Render the part of the data that opens with the line containing "family: Acanthaceae" and runs through the end of the data as a Markdown table. Use a Row column for the row number and a Text column for the line, and leave out blank lines.

#### DATASET RECORDS:
----
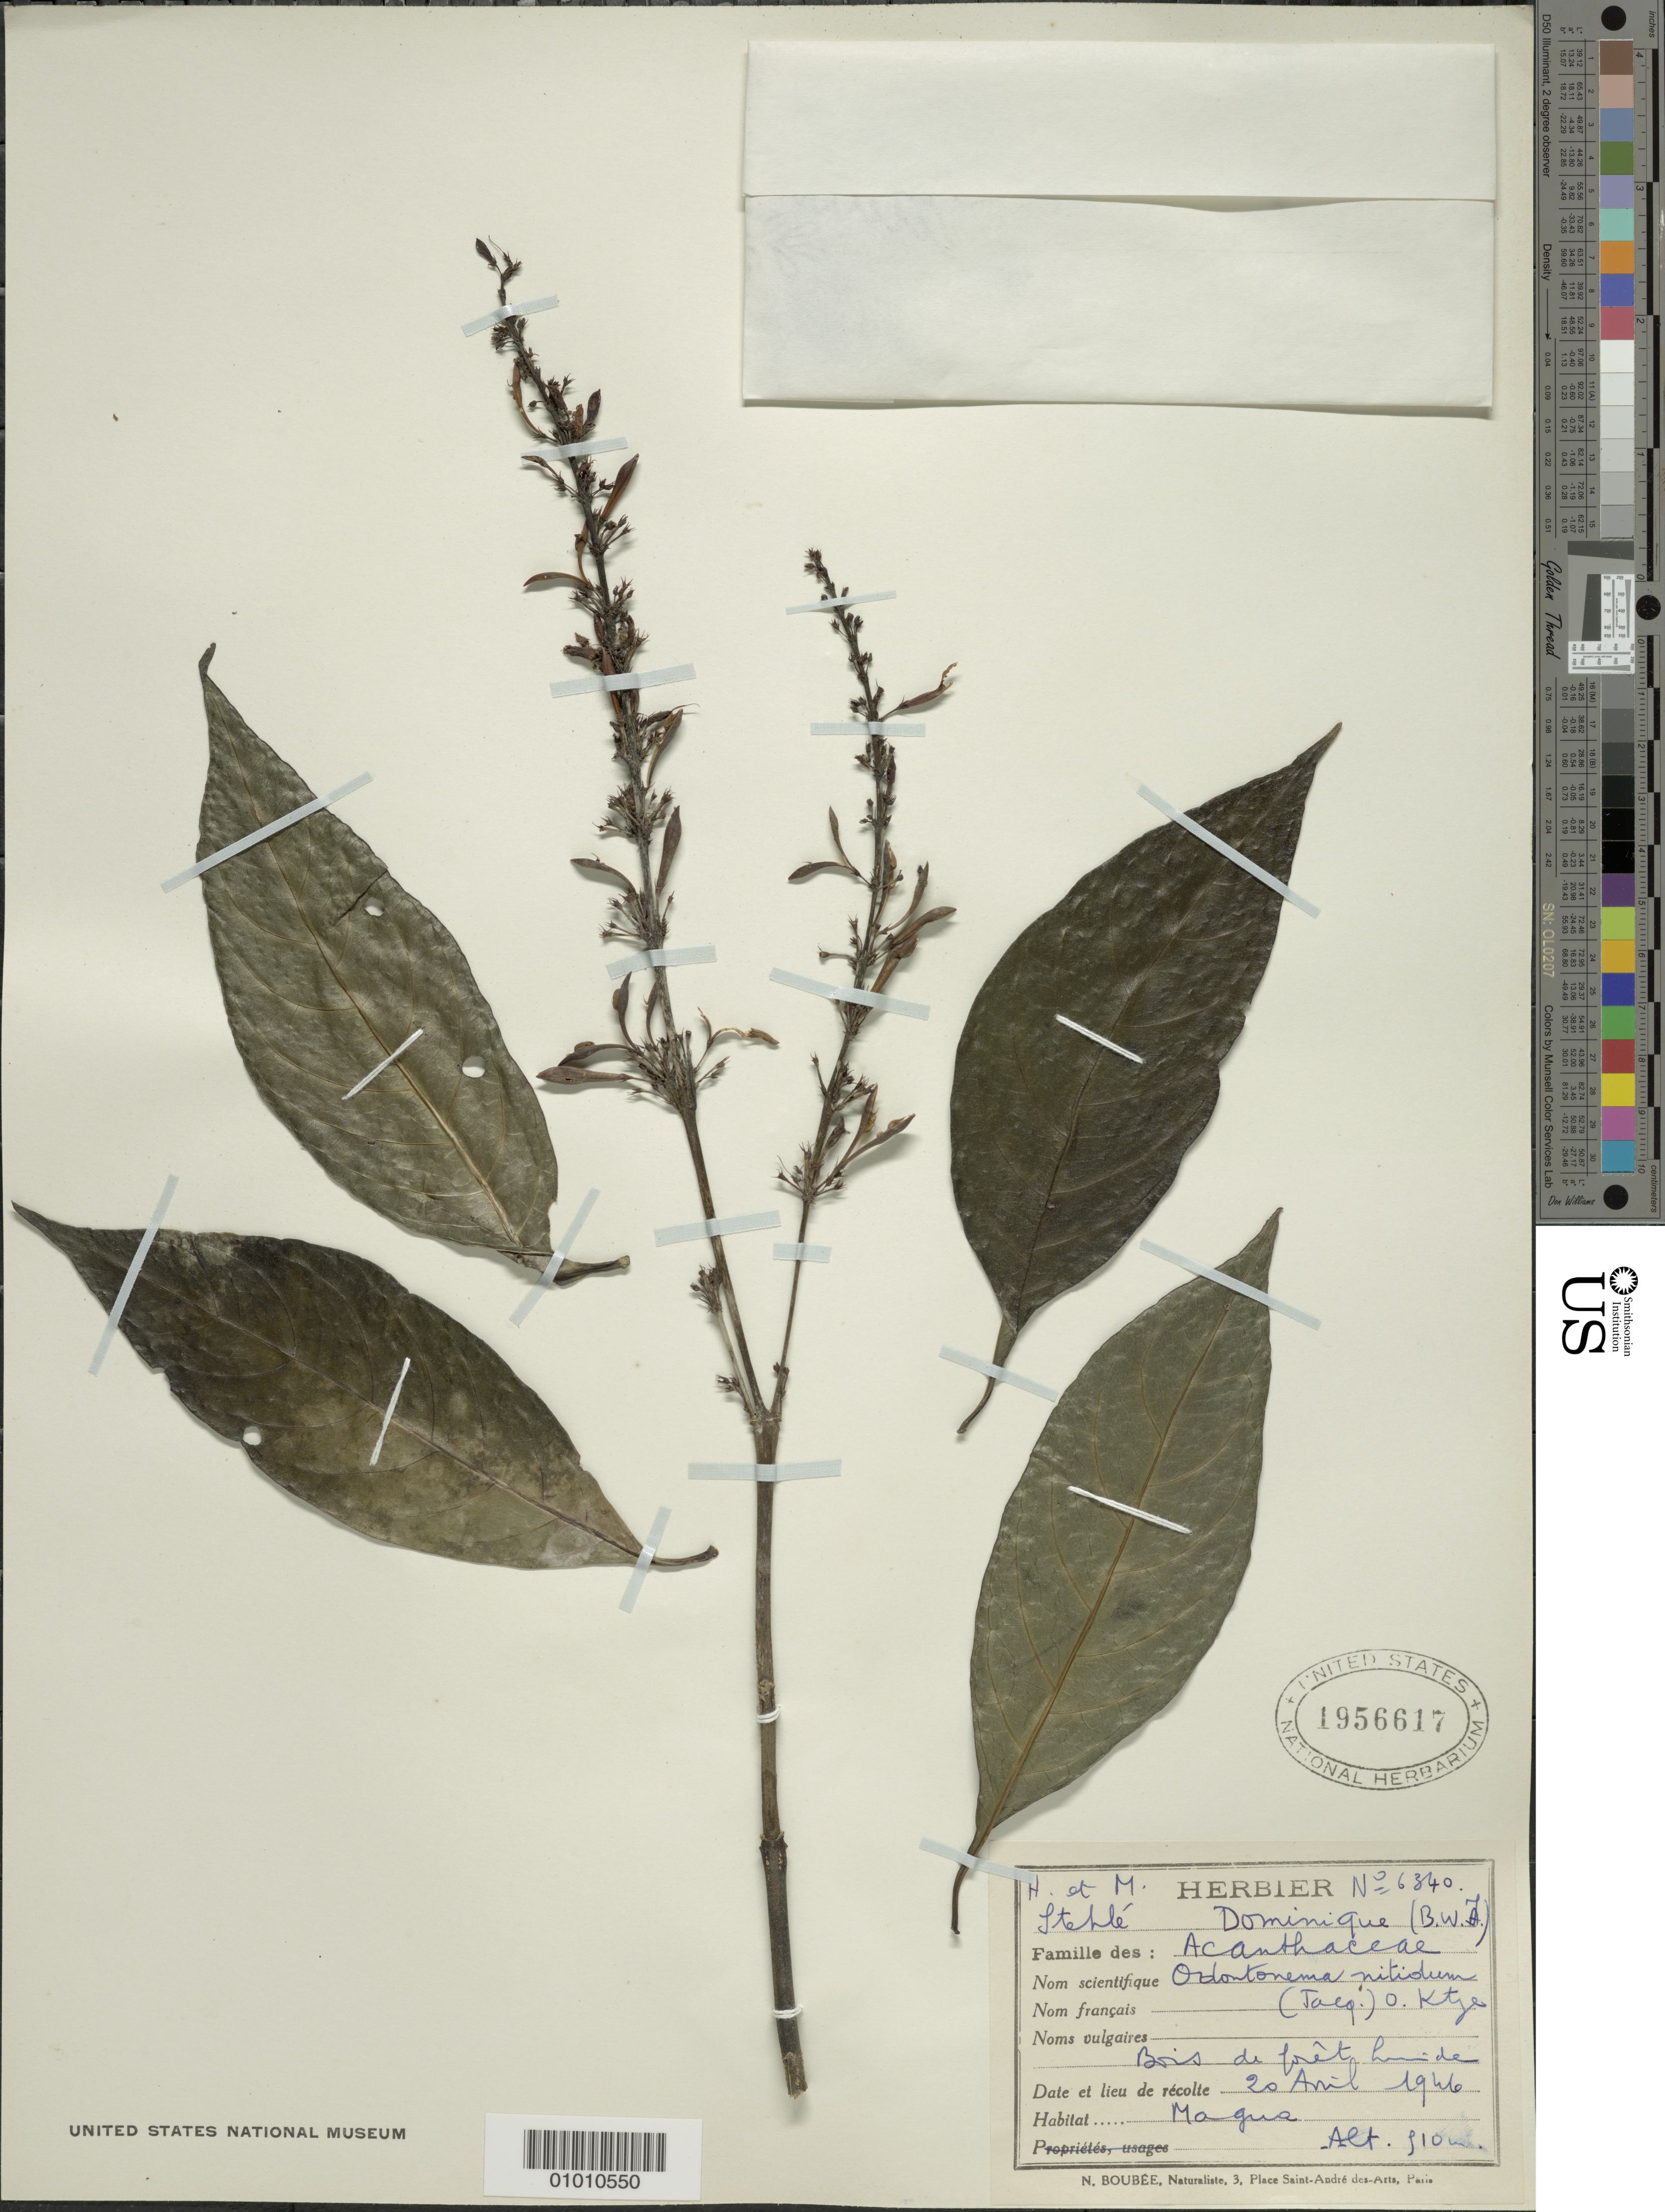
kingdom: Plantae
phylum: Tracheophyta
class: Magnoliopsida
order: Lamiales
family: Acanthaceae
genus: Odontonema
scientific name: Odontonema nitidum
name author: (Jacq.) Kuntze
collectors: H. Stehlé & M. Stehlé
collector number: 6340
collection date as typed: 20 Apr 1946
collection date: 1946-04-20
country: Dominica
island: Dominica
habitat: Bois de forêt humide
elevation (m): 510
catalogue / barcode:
----
#### SOLUTION FOR THIS EXERCISE:
| Row | Text |
|---|---|
| 1 | family: Acanthaceae |
| 2 | genus: Odontonema |
| 3 | scientific name: Odontonema nitidum |
| 4 | name author: (Jacq.) Kuntze |
| 5 | collectors: H. Stehlé & M. Stehlé |
| 6 | collector number: 6340 |
| 7 | collection date as typed: 20 Apr 1946 |
| 8 | collection date: 1946-04-20 |
| 9 | country: Dominica |
| 10 | island: Dominica |
| 11 | habitat: Bois de forêt humide |
| 12 | elevation (m): 510 |
| 13 | catalogue / barcode: |